We present two efficient algorithms for discovering the K most frequent patterns in a data set of sensitive records. Our algorithms satisfy differential privacy, a recently introduced definition that provides meaningful privacy guarantees in the presence of arbitrary external information. Differentially private algorithms require a degree of uncertainty in their output to preserve privacy. Our algorithms handle this by returning ‘noisy’ lists of patterns that are close to the actual list of K most frequent patterns in the data. We define a new notion of utility that quantifies the output accuracy of private top-K pattern mining algorithms. In typical data sets, our utility criterion implies low false positive and false negative rates in the reported lists. We prove that our methods meet the new utility criterion; we also demonstrate the performance of our algorithms through extensive experiments on the transaction data sets from the FIMI repository. While the paper focuses on frequent pattern mining, the techniques developed here are relevant whenever the data mining output is a list of elements ordered according to an appropriately ‘robust’ measure of interest.

It is a joint work with Raghav Bhaskar [MSR, India], Srivatsan Laxman [MSR, India] and Adam Smith [Associate Professor, Pennsylvania State University].

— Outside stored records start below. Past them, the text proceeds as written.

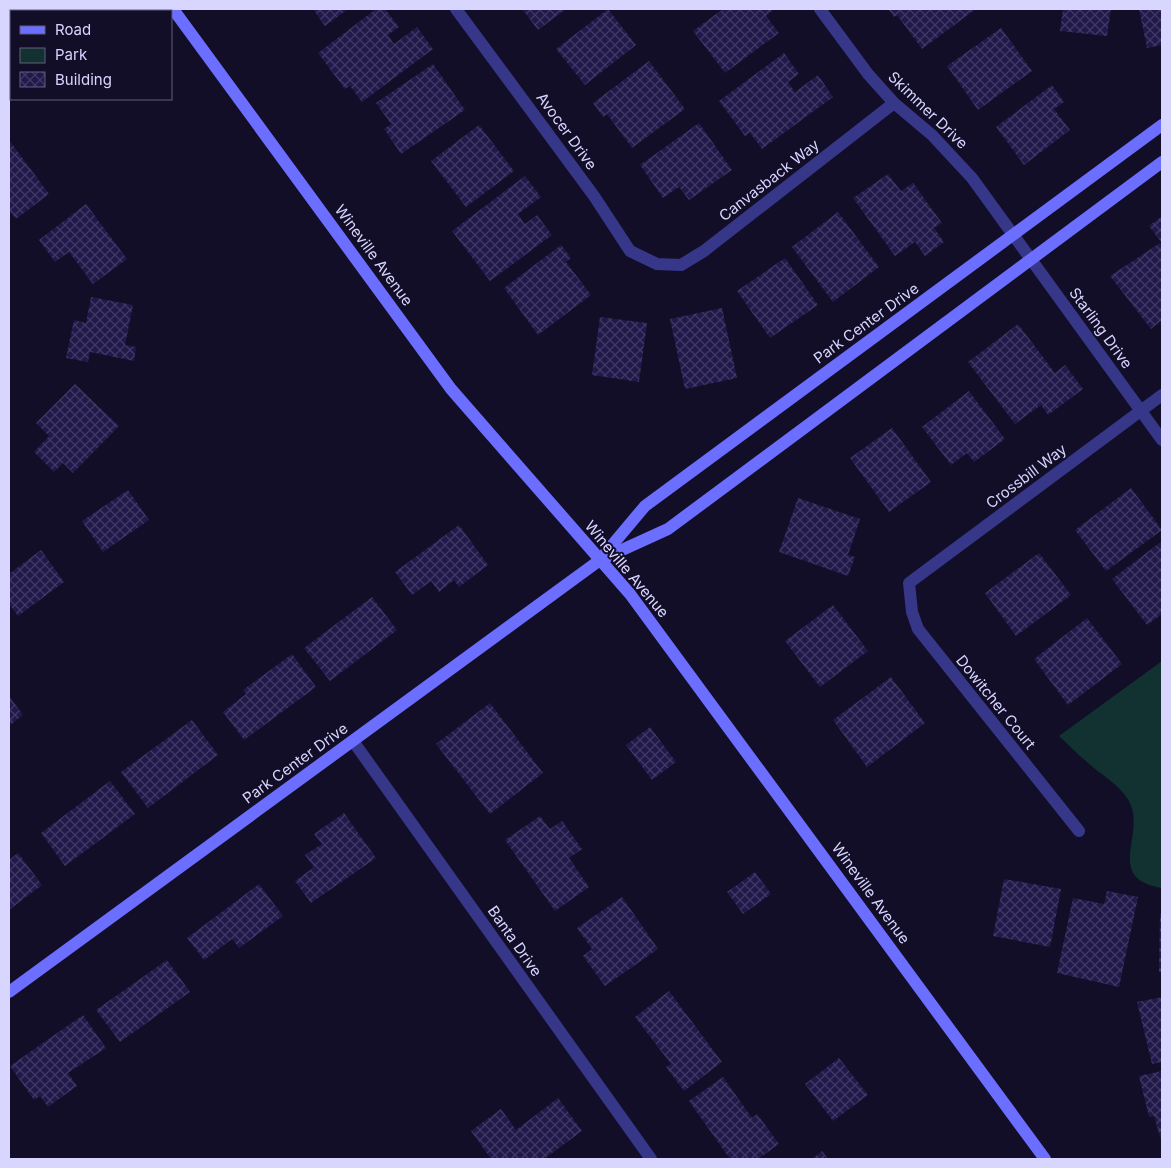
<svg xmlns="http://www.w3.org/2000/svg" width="1171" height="1168" font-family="Inter,sans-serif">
<defs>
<pattern id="building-cross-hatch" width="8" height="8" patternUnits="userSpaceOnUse" patternTransform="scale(1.25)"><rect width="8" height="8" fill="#21194a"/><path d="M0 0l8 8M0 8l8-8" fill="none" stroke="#403a65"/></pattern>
</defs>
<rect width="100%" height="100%" fill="#120e28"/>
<path fill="#113230" d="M1162 661V888C1103 878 1147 834 1129 801 1119 784 1101 775 1087 762 1077 754 1068 744 1059 736Z"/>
<g fill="url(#building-cross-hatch)">
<polygon points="313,9 348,9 325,26"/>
<polygon points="376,9 385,9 399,27 388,35 394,44 417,27 433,49 362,102 350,86 345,89 318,53"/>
<polygon points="522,9 566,9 538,30"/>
<polygon points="608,9 636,45 585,85 556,49"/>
<polygon points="723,9 770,9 772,11 766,16 779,33 725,73 693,31"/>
<polygon points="888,9 976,9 922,49 897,15 894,17"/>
<polygon points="1063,9 1111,9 1107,36 1060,31"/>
<polygon points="1139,9 1162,9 1162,45 1147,48"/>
<polygon points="1001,28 1032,71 978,110 947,66"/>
<polygon points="784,53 799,74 788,82 795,92 818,75 833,97 762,149 750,133 745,136 719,101"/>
<polygon points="649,61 685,109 632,148 607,114 603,117 593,103"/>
<polygon points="433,64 465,110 401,154 384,129 391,124 376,103"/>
<polygon points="1052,85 1064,102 1054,109 1070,130 1024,165 996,127"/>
<polygon points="699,123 732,170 689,200 679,187 663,198 640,165"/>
<polygon points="479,125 514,171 466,207 431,161"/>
<polygon points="9,140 49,194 16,219 9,210"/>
<polygon points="888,174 901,191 913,183 942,223 934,228 944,242 925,256 915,242 895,256 853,198"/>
<polygon points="525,176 541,197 518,214 525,224 537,215 552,235 490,281 452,231"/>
<polygon points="86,204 127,259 93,284 69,252 55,262 39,240"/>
<polygon points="838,212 879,267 833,302 792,247"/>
<polygon points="1162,216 1162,243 1149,226"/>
<polygon points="1160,243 1162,247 1162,320 1151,329 1110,276"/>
<polygon points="561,245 571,258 566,262 591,295 538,335 504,288"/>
<polygon points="785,258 818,305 770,338 737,291"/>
<polygon points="91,297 133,305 125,345 136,347 134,361 90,352 88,362 66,358 74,320 86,323"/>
<polygon points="722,308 737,378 685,389 670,319"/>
<polygon points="600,317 647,323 639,382 592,375"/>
<polygon points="1018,324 1055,373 1065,365 1083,389 1048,415 1041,405 1015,424 968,362"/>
<polygon points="75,384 119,426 73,473 63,463 54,472 34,452 49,436 36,423"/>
<polygon points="969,391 1005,439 974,462 967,453 951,465 922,427"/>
<polygon points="892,428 931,482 889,512 850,458"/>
<polygon points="1131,488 1162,530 1106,571 1075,530"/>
<polygon points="128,490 149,520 103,552 82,521"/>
<polygon points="798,498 860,519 848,555 855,557 848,576 779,552"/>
<polygon points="459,525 488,565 459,587 454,580 439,592 431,581 412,595 395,572"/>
<polygon points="1162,541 1162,614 1147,625 1112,579"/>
<polygon points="41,550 64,582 18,616 9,604 9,574"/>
<polygon points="1039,553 1071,595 1016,636 985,593"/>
<polygon points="372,597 397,630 330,681 304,648"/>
<polygon points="833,605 868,651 820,687 785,641"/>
<polygon points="1087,618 1122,664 1068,705 1034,659"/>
<polygon points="292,654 316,687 244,740 223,712 246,694 243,690"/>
<polygon points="891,677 925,723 867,767 833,720"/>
<polygon points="9,696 23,715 9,726"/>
<polygon points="490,703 543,773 490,814 436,744"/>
<polygon points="192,720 218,755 148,808 121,772"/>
<polygon points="650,727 676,762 652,780 626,745"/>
<polygon points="110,781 135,814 65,866 41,833"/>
<polygon points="344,813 376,858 311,903 295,881 314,867 305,855 322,844 314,834"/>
<polygon points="540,816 550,829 562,821 582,849 569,858 589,887 555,911 505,840"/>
<polygon points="18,853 42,885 9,910 9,860"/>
<polygon points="755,872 771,894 743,914 727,892"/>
<polygon points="1004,879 1061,889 1050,947 993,936"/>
<polygon points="259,884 283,916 239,948 232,939 204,960 187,938"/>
<polygon points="1107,891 1138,897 1119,987 1057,973 1073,898 1104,904"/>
<polygon points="622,897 658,949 605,986 583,956 592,949 577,928"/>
<polygon points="1160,914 1162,914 1162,972 1159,972"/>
<polygon points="167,960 190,992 120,1042 96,1010"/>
<polygon points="669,991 722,1062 684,1091 666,1067 671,1064 635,1017"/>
<polygon points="1162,997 1162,1062 1152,1064 1137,1002"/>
<polygon points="83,1015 106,1048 68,1073 77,1086 48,1107 40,1096 34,1100 10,1066"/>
<polygon points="839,1058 868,1095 833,1121 805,1084"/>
<polygon points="1162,1071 1162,1137 1160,1137 1154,1116 1149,1117 1139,1076"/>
<polygon points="723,1077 752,1118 757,1114 779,1144 758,1159 730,1159 689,1101"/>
<polygon points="558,1098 582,1131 544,1159 491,1159 471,1131 501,1109 516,1130"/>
<polygon points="822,1151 828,1159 812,1159"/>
</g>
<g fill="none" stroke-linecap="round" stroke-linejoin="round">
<g stroke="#373789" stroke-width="12">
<polyline points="456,9 594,196 630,251 657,264 681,265 704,251 894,103"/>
<polyline points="820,9 868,74 894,103 932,135 972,178 1162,440"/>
<polyline points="353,741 651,1159"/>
<polyline points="1079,831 918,629 912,612 909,583 1162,395"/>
</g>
<g stroke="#6c6eff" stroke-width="12">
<polyline points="173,9 451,389 630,594 1045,1159"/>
<polyline points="603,556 645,506 1162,125"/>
<polyline points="9,992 600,560 668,529 1162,162"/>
</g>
</g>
<g text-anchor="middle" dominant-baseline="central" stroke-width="4" stroke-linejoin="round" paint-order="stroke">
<g font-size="15" fill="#d8d5ff" stroke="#120e28">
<text transform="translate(928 110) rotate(44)">Skimmer Drive</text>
<text transform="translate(567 131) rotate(54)">Avocer Drive</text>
<text transform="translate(769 180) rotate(-38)">Canvasback Way</text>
<text transform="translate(374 255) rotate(54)">Wineville Avenue</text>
<text transform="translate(866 323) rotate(-36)">Park Center Drive</text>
<text transform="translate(1101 328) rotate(54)">Starling Drive</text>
<text transform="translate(1026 476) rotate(-37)">Crossbill Way</text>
<text transform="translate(627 569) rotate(50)">Wineville Avenue</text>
<text transform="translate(996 702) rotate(51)">Dowitcher Court</text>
<text transform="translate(295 763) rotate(-36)">Park Center Drive</text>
<text transform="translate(871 893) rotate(54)">Wineville Avenue</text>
<text transform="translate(515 941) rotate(55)">Banta Drive</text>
</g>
</g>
<rect width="1171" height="1168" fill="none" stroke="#d8d5ff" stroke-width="20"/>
<rect x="10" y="10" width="162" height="90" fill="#120e28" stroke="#615e7e"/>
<rect x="20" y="26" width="25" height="8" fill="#6c6eff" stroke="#615e7e"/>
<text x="55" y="35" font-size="15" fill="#d8d5ff">Road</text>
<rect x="20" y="48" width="25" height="15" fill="#113230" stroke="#615e7e"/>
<text x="55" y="60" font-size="15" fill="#d8d5ff">Park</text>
<rect x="20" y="72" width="25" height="15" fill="url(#building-cross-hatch)" stroke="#615e7e"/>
<text x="55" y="85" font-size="15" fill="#d8d5ff">Building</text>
</svg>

File Manager for SQL Server Compact v5.0, 2007-2008: Designed and implemented the prototype File System Manager to cater the Storage Engine up to a Database of 4TB. Work completed in collaboration with Mr. S. Murali and Mr. Anil Nori. Work completed in Microsoft Inc.

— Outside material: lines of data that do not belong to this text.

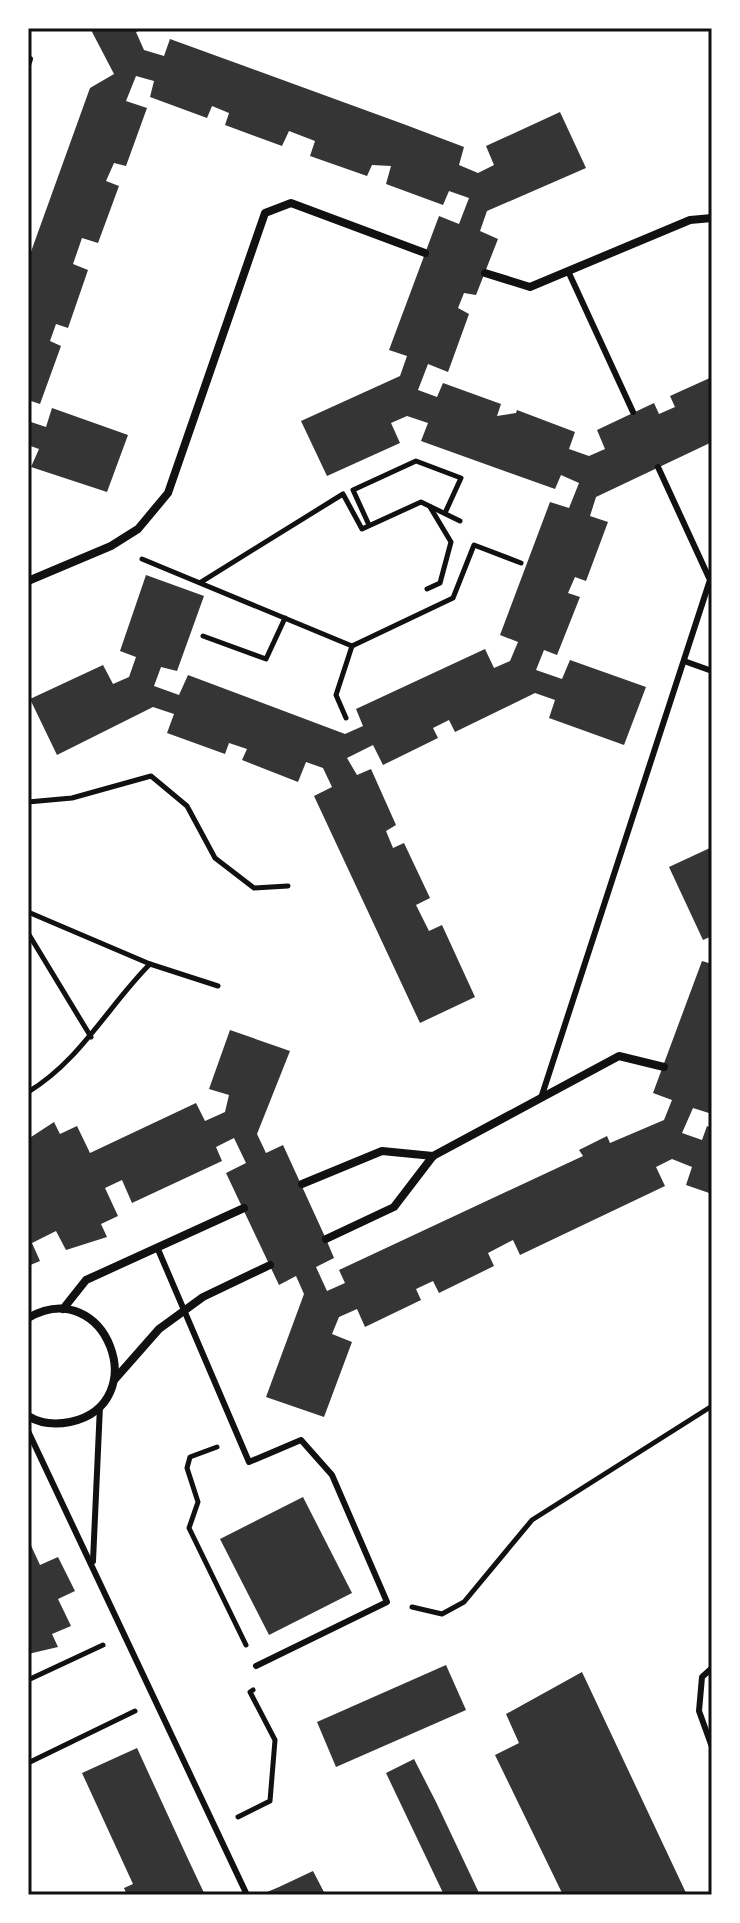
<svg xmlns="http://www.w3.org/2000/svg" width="740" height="1923" viewBox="0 0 740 1923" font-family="'Golos Text',sans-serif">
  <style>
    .building { fill: #353535 }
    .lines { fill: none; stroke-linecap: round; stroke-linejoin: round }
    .path { stroke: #111; stroke-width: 5 }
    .service { stroke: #111; stroke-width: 6 }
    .minor { stroke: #111; stroke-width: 8 }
    .neatline { fill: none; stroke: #111; stroke-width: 3 }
  </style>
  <rect width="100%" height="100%" fill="#fff"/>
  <!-- building -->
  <g class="building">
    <path d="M90,28H145L136,32L144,50L164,56L170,39L406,125L464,147L459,165L478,173L494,165L486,146L560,112L586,168L487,211L480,231L498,239L476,295L464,293L458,308L469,314L448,372L428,364L418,390L437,397L443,383L501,404L497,416L516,413L517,410L575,432L569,449L589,456L605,449L597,430L654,403L659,414L675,407L670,396L712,377V442L596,497L590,516L608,522L586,581L575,577L568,593L580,597L557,655L544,650L536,670L562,679L570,660L646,687L624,745L549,718L555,700L535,693L455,732L449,720L433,728L438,738L383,765L373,745L347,758L357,775L371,769L396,825L386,831L393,848L404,843L430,898L416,905L429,931L442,925L475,997L420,1023L314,796L332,787L323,768L306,762L298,782L242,760L247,749L229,743L225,754L167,733L174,714L153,707L57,755L30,699L103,665L113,684L129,677L136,657L120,651L146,575L204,596L177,671L161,667L154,686L179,695L188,675L345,734L363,726L356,709L485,649L494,668L510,661L518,642L500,635L550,502L569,508L579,483L561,475L555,489L421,441L428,423L407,416L391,423L400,443L327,476L301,421L400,376L407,356L389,350L439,216L459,224L469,198L449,191L443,205L386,184L391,166L372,165L367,176L310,156L315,141L289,131L282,146L225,125L229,113L212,106L207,118L150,97L154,81L136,76L126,101L147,108L126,166L114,163L106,181L119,186L98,243L82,238L73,264L88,270L68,328L56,324L50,341L61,346L40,404L28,400V260L90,88L114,74Z"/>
    <path d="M52,408L128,435L107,492L31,467L39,449L28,445V421L46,427Z"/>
    <path d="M712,847V936L703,940L669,867Z"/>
    <path d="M702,961L712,964V1114L693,1108L682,1133L702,1140L707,1126L712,1128V1194L686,1185L692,1167L672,1159L656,1167L665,1186L520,1255L513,1240L488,1253L494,1266L439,1293L433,1281L416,1289L421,1300L365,1327L357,1309L339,1317L332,1334L352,1342L324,1417L266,1397L304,1294L296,1276L279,1285L226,1173L246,1163L234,1138L216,1147L222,1161L132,1203L122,1180L105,1188L118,1216L101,1224L107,1237L66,1250L56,1231L32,1243L40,1261L28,1266V1139L54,1122L60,1134L77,1126L90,1153L196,1103L205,1121L225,1112L229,1095L209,1089L230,1030L290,1051L257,1134L266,1153L283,1145L326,1239L334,1258L316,1267L327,1291L345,1283L339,1270L583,1156L579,1150L607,1136L610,1143L664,1120L672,1100L653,1093Z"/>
    <path d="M303,1497L352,1593L269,1635L220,1539Z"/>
    <path d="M28,1539L40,1565L58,1557L75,1591L58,1599L71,1626L52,1634L58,1647L28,1654Z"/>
    <path d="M446,1665L466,1710L336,1767L317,1722Z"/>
    <path d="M582,1672L687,1895H563L495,1755L519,1743L506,1714Z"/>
    <path d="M137,1748L188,1859L205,1895H127L124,1888L133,1884L82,1773Z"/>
    <path d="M414,1759L436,1802L480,1895H444L386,1773Z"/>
    <path d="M313,1871L325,1894L260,1895L279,1887Z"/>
  </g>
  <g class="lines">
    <!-- path -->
    <g class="path">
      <path d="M369,525L353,490L416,461L461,478L445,513"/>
      <path d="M142,559L352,646L453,598L474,545L521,563"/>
      <path d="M201,582L343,494L362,529L421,502L460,521"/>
      <path d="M427,589L440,583L451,542L430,507"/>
      <path d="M203,636L266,659L285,618"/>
      <path d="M346,718L336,695L352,646"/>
      <path d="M28,802L72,798L151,776L187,806L215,858L254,888L288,886"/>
      <path d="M28,912L150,964"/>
      <path d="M28,933L91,1037"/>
      <path d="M28,1092C80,1061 108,1006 150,964L218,986"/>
      <path d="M217,1447L190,1457L187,1468L198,1502L189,1528L246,1645"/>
      <path d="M412,1607L442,1614L464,1602L532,1520L712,1406"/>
      <path d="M28,1680L103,1645"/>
      <path d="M28,1763L135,1711"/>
      <path d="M238,1817L270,1801L275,1740L250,1692L253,1690"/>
    </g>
    <!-- service -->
    <g class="service">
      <path d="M28,65L30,59"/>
      <path d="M568,271L633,412"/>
      <path d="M684,661L712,671"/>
      <path d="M542,1095L710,580L658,467"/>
      <path d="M157,1247L249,1462L301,1440L332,1475L387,1602L256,1666"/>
      <path d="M28,1431L247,1895"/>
      <path d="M93,1561L100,1406"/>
      <path d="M712,1668L702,1677L699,1711L712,1747"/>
    </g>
    <!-- minor -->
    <g class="minor">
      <path d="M485,273L530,287L690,220L712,218"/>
      <path d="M28,581L111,546L138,529L168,493L265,213L291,203L425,253"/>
      <path d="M302,1184L382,1151L433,1156"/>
      <path d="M326,1239L394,1207L433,1156L619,1056L664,1067"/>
      <path d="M63,1309L86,1280L244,1208"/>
      <path d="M28,1318C106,1273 155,1404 70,1422C55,1425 41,1424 28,1416"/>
      <path d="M115,1379L159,1329L203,1297L270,1265"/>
    </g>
  </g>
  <!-- border -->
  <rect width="740" height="1923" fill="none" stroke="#ffffff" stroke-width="60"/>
  <rect x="30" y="30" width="680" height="1863" class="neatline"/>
</svg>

English to Sanskrit Speech Translator, 2006-2007: Designed an on the fly speech translator from English to Sanskrit using HMM based speech to text Translator, Maximum Entropy Parser and Paninian grammar based English to Sanskrit language translating technique. Worked under Dr. Vijayan Immanuel [National Institute of Technology Karnataka, Surathkal] and Dr. P Ramanujan [CDAC-Bangalore].

GRASP Approach to NP Glass Cutting Problem 2005-2006: Designed an algorithm to improve the existing Greedy Randomized Search Procedure for NP Glass Cutting problem to increase the efficiency to 96\%. Worked under Dr. Vijayan Immanuel [National Institute of Technology Karnataka, Surathkal].